#### Activity:
Given the records below, would you repeat exactly the lines that begin at the one containing "TRABALHAR CHAPA" and end at the one containing "16 a 20 Dias", inclusive?

───── Data listing

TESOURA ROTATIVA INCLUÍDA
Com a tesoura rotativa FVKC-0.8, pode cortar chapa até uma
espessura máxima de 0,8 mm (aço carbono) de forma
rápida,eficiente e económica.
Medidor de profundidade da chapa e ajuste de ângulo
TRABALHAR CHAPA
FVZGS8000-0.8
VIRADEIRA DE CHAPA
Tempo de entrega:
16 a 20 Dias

──────────
───── Data listing

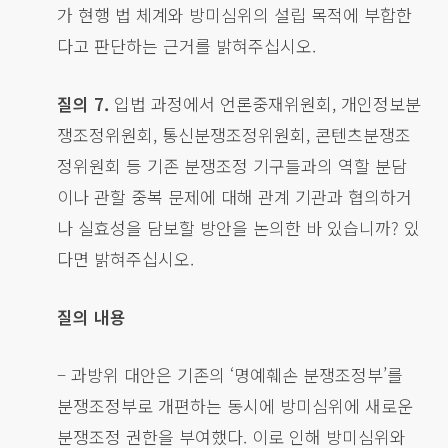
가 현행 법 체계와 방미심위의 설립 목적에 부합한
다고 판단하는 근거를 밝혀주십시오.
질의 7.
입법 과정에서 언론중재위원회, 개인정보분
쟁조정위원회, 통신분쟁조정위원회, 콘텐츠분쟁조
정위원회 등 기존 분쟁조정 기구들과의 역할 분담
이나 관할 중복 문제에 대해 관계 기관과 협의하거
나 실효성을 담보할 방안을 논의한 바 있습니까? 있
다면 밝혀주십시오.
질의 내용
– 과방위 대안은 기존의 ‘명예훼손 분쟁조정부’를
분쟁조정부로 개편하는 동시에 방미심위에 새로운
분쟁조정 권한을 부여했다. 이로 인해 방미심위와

──────────

#### Response for this exercise:
TRABALHAR CHAPA
FVZGS8000-0.8
VIRADEIRA DE CHAPA
Tempo de entrega:
16 a 20 Dias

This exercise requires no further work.